Полагаю - зря они так многого ждали от князя-фрондера. Это там, на севере, в Романовске, Алексей Александрович бог и царь. А здесь, в столице, его политический вес… не то чтоб никакой, но уж точно не особенно великий. Всему виной… или причиной - выбирайте на свой вкус - конечно же, Любовь. К фрейлине императрице Марии Александровны, Сашеньке Жуковской. Ну, помните? Той самой томной красавице, что присутствовала на памятном знакомстве с окружением Никсы в библиотеке Аничкова дворца.
По началу - любовь запретная и обществу петербургских бездельников понятная. Ибо за, так сказать - материализацию чувственных желаний, Великий князь Алексей, по примеру отца, с его Катенькой Долгорукой, готов был бороться. Даже под угрозой лишиться всего того, что знал с детства - высокого титула и безбедного существования. И будь Николай столь же строгим Государем, каким был, по рассказам старых царедворцев, его дед, Николай Первый, все могло бы окончиться куда более печально. Алексея бы услали в жутко важный вояж в какие-нибудь дали дальние. А Сашеньку, вместе с заметно округлившимся животиком - плодом тайной связи - выдали бы за престарелого генерала в провинцию. Сунули бы в колыбельку стандартные двенадцать тысяч ассигнациями фрейлинского приданого, да и услали бы в какой-нибудь Тамбов.
Может и к лучшему, что Никса выказал себя разумным и милосердным Государем. Мало кто знал, кроме непосредственных участников инцидента, что решение подсказала Мария Федоровна, а Николай лишь пошел навстречу горячим просьбам дражайшей половины. Алексей был готов на все, ради любимой.
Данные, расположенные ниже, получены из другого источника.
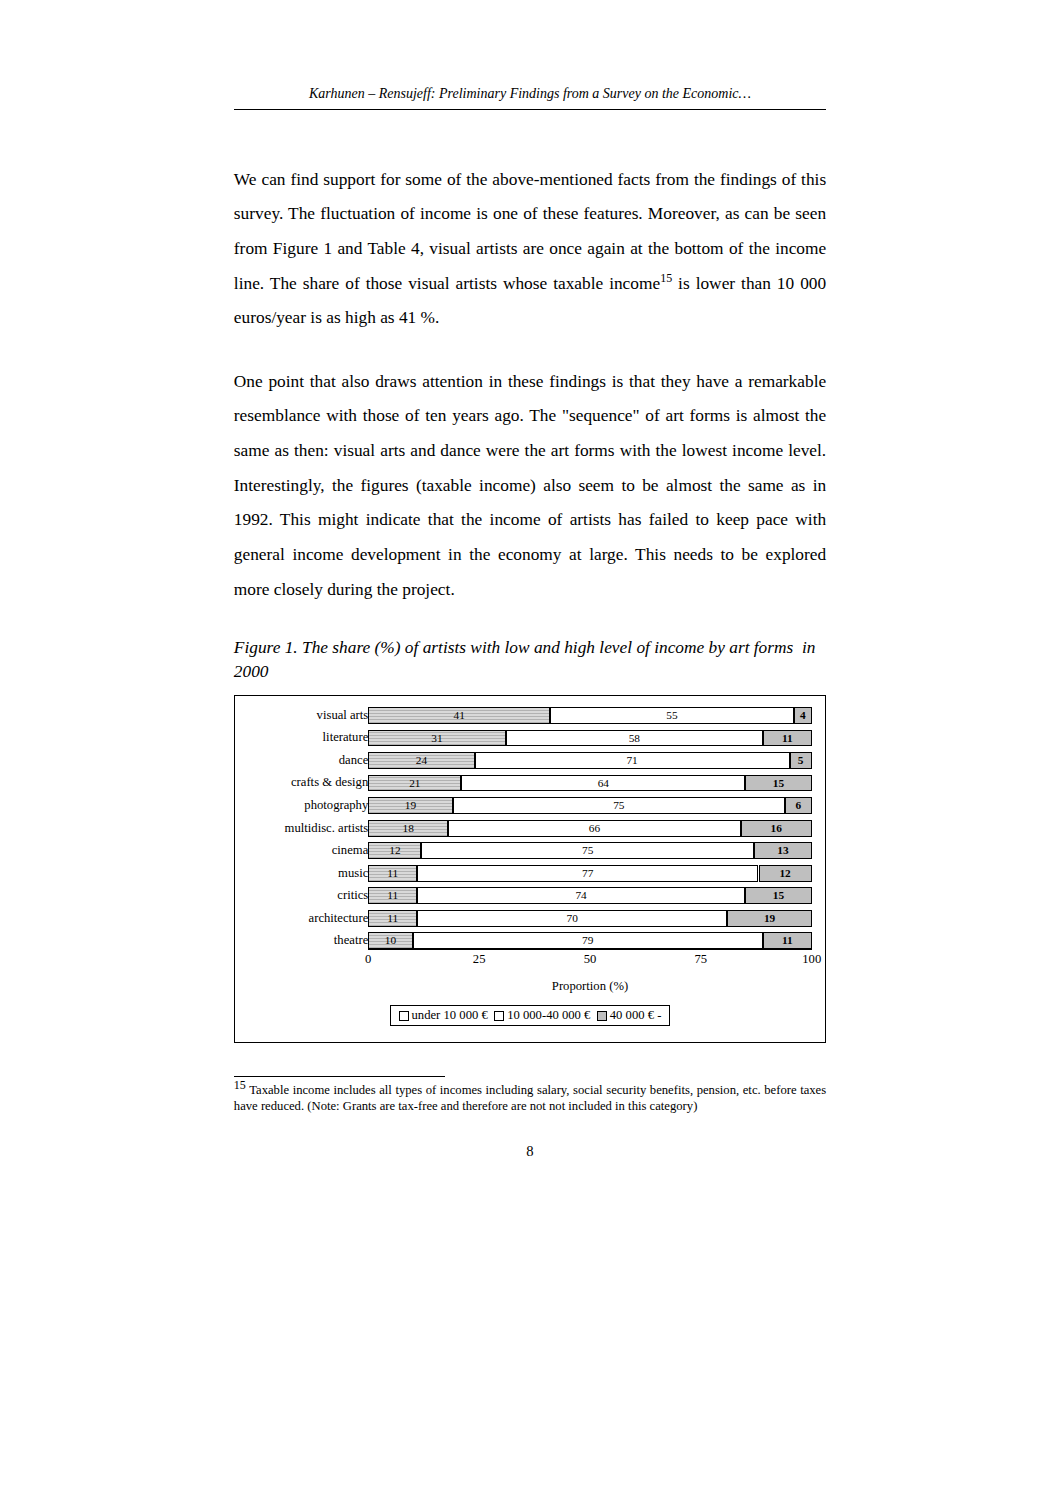Karhunen – Rensujeff: Preliminary Findings from a Survey on the Economic…
We can find support for some of the above-mentioned facts from the findings of this survey. The fluctuation of income is one of these features. Moreover, as can be seen from Figure 1 and Table 4, visual artists are once again at the bottom of the income line. The share of those visual artists whose taxable income15 is lower than 10 000 euros/year is as high as 41 %.
One point that also draws attention in these findings is that they have a remarkable resemblance with those of ten years ago. The "sequence" of art forms is almost the same as then: visual arts and dance were the art forms with the lowest income level. Interestingly, the figures (taxable income) also seem to be almost the same as in 1992. This might indicate that the income of artists has failed to keep pace with general income development in the economy at large. This needs to be explored more closely during the project.
Figure 1. The share (%) of artists with low and high level of income by art forms in 2000
| visual arts | 41 55 4 |
| literature | 31 58 11 |
| dance | 24 71 5 |
| crafts & design | 21 64 15 |
| photography | 19 75 6 |
| multidisc. artists | 18 66 16 |
| cinema | 12 75 13 |
| music | 11 77 12 |
| critics | 11 74 15 |
| architecture | 11 70 19 |
| theatre | 10 79 11 |
0 25 50 75 100
Proportion (%)
under 10 000 € 10 000-40 000 € 40 000 € -
15 Taxable income includes all types of incomes including salary, social security benefits, pension, etc. before taxes have reduced. (Note: Grants are tax-free and therefore are not not included in this category)
8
И уж, конечно, не мог себе позволить отказаться от предложения поехать с супругой и маленьким ребенком к черту на рога, на край света, к студеному морю, строить новый город-порт для Империи.
Вот и выходило, что Великого князя в Петербурге помнили и жалели. Но к его мнению вряд ли стали бы прислушиваться. А жаль. Я подозревал, что Алексей, хотя бы из чувства благодарности, высказался бы в пользу Дагмар.
А пока "провинившийся" морганатическим браком князь преодолевает разделяющие Романовск и Санкт-Петербург тысячи заснеженных верст, у нас было время на упрочение своей позиции.
Обычная, ничем не примечательная ресторация, на не особенно посещаемой вельможами улочке. И действительный тайный советник, товарищ первого министра Империи в цивильном платье. Я, попивавший крепко заваренный чай в ожидании Куломзина, чувствовал себя участником какой-то шпионской игры. С другом вполне можно было переговорить и в моем уютном кабинете. Слава Богу, до всевозможных электронных средств подслушивания и подглядывания современная наука еще не доросла. А тайных проходов внутри стен с отверстиями, через которые чуткое ухо могло расслышать произнесенные вполголоса слова, в первом этаже Старого Эрмитажа никогда и не существовало. Собственно планировка отведенных под Комитет Министров помещений не предполагала не отмеченных на планах ниш.
Да и хватило ли терпения у обладателя того чуткого уха дожидаться, пока мы соизволим выговорить что-то крамольное? Мы и так с Анатолием Николаевичем, так сказать: подолгу службы встречаемся несколько раз на дню. Какой наш разговор окажется достойным для донесения? Пятый? Двенадцатый? Тридцатый? И, тем не менее, для этой встречи мы сговорились на совместный обед в "Фантазии". Вроде как - не у всех на глазах.